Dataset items
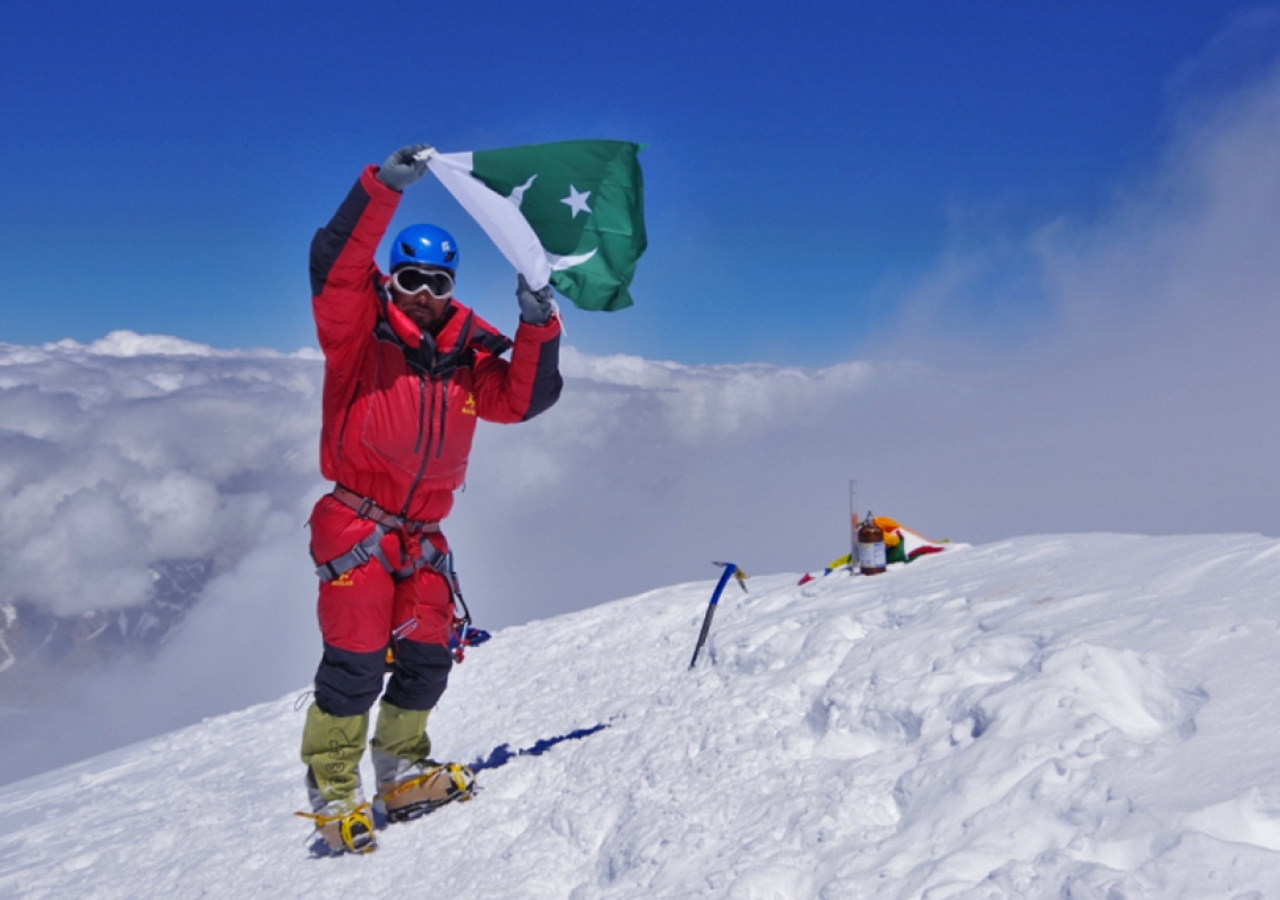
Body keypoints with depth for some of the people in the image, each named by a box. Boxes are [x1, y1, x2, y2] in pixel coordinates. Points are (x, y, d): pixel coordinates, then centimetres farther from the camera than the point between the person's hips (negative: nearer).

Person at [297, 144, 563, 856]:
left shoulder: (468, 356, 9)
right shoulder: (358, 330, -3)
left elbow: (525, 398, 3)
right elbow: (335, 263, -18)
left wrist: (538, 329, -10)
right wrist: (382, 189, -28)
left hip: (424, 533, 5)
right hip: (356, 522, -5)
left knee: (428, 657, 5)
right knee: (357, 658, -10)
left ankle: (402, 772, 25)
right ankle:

__What needs to be done__
Set down all the lines above exactly as they appear, with no pictures.

__Written answer__
Body keypoints with depth for some of the people in the image, each named by a box. Boxes are [x1, y1, x2, y2] in pixel coordinates. Points are (x, y, d): pixel coordinates, then centimetres farther from the camera than the point between the person's hips (negative: nearer).

Person at [297, 144, 563, 856]:
left shoulder: (468, 356, 9)
right shoulder: (358, 330, -3)
left elbow: (525, 398, 3)
right elbow: (335, 263, -18)
left wrist: (538, 329, -10)
right wrist: (382, 189, -28)
left hip: (424, 533, 5)
right hip: (356, 522, -5)
left knee: (428, 657, 5)
right knee: (357, 658, -10)
left ankle: (402, 772, 25)
right ankle:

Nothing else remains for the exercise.